Staff monitored the foetal heart rate via stethoscope as the hospital was not equipped with the appropriate machine.
“The last recorded foetal heart rate was taken at 06h00. The damage took place during a 45 minute period. The appellant’s claim is that the failure to monitor during this period caused the damage,” the justices said.
The mother’s case was that damage resulted because no warning signs were detected through regular monitoring of the heart rate.
“If there was in all probability no warning, the issue is whether, when the sentinel event occurred, there would have been sufficient time to avoid the damage by expediting the delivery,” the majority judgment read.
“The obvious first factor in this enquiry is that counsel for the appellant candidly admitted that it could not be proved when the sentinel event occurred.
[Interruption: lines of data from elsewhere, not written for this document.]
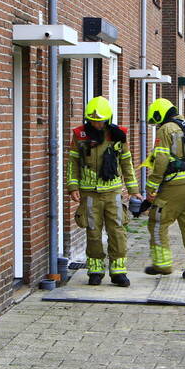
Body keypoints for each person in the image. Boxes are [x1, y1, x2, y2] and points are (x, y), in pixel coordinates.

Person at [67, 96, 139, 287]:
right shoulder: (80, 135)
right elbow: (73, 162)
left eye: (99, 120)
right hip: (89, 193)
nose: (96, 123)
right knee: (93, 231)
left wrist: (133, 189)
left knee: (117, 231)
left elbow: (126, 162)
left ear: (107, 118)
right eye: (92, 120)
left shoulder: (118, 135)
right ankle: (95, 270)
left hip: (113, 192)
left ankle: (118, 271)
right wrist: (73, 187)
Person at [143, 98, 185, 281]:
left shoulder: (166, 129)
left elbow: (162, 160)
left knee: (157, 222)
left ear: (159, 114)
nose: (156, 124)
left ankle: (162, 264)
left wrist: (152, 185)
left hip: (175, 185)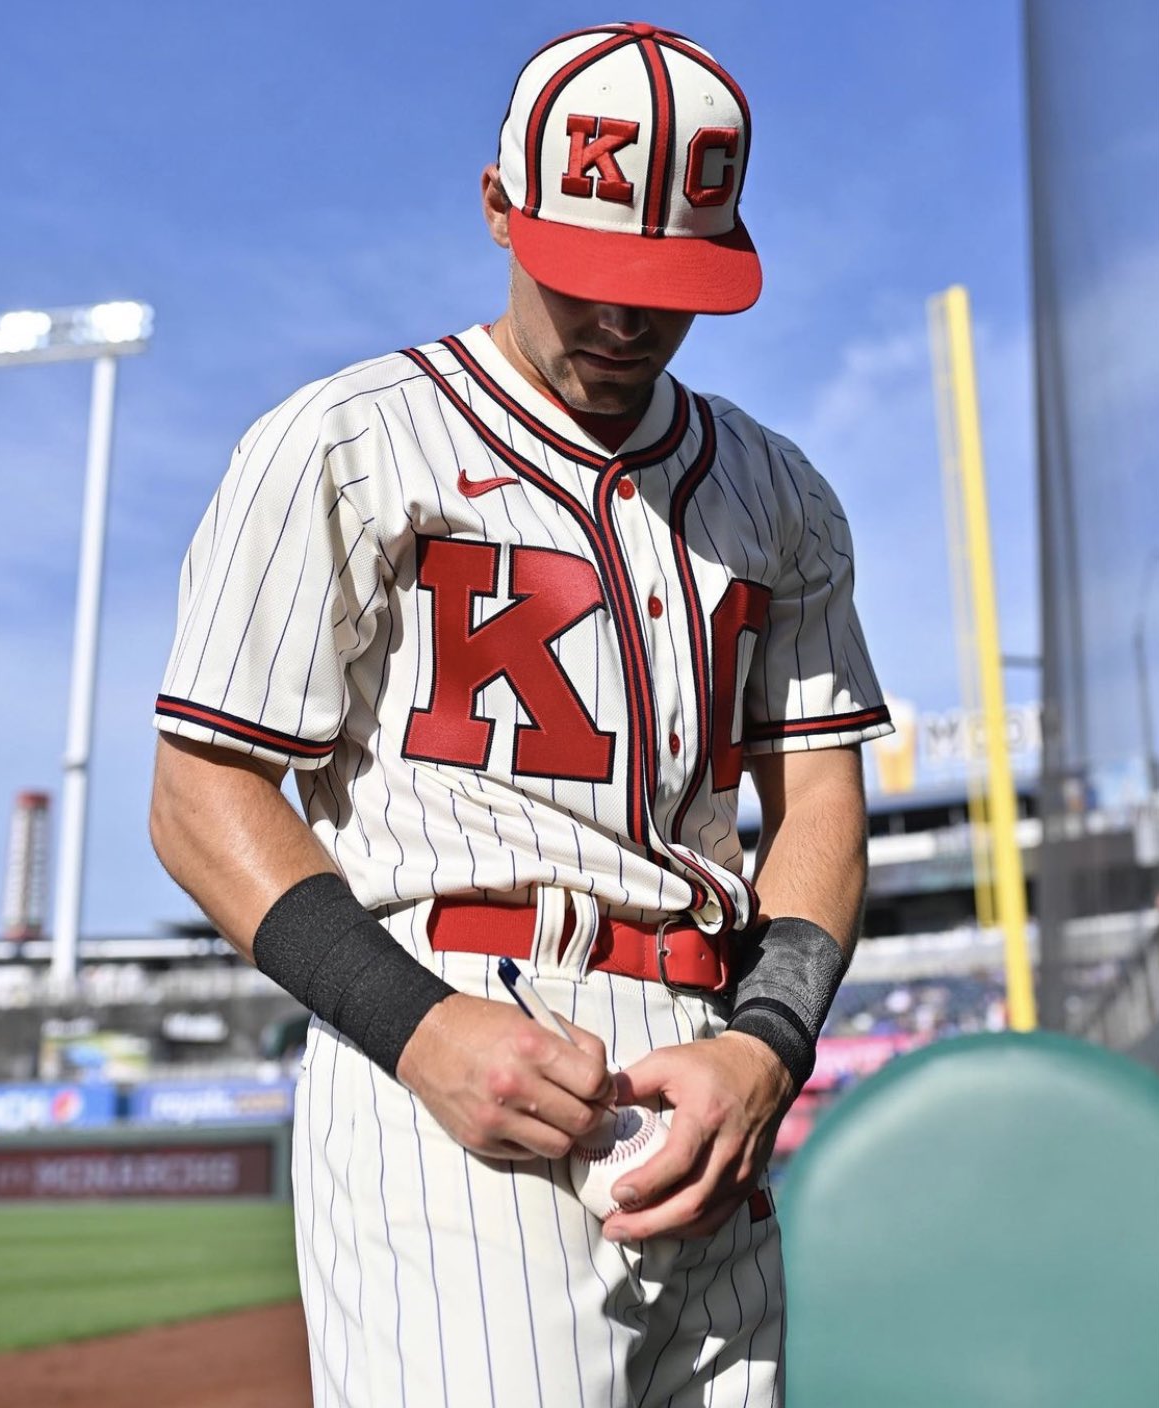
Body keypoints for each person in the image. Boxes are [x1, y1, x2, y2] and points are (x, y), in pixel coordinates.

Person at [149, 20, 892, 1408]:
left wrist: (765, 1042)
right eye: (591, 276)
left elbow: (818, 799)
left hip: (710, 1083)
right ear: (498, 207)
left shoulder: (779, 492)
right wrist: (414, 1028)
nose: (623, 320)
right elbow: (201, 796)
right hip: (460, 1044)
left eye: (664, 287)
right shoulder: (349, 438)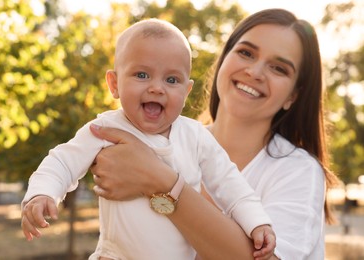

Without being able to do so, it could not be said at what time monitoring would have alerted the staff to this event.”
Justices Trevor Gorven – with Justices Azhar Cachalia, Zukisa Tshiqi and Sharise Weiner concurring – found that it was not proved that there would have been sufficient time in which to deliver the baby so as to avoid damage.
It upheld the findings of the high court in that the interruption of blood supply happened without warning and happened at a time when intervention through an emergency delivery could not have been performed in time to avert the damage.
A minority judgment by Justice Mahube Molemela differed and would have upheld the appeal because of a view that causation had been proved.
The SCA indicated that during the hearing, it had put the dire situation at provincial hospitals to the legal team for the health department.
“The response was that this sad state of affairs and the need for urgent remedial intervention had pertinently been brought to the attention of the relevant authorities. Despite this, such conduct does not appear to have abated significantly, if at all.”
The court did not make a costs award as a mark of its displeasure over the situation.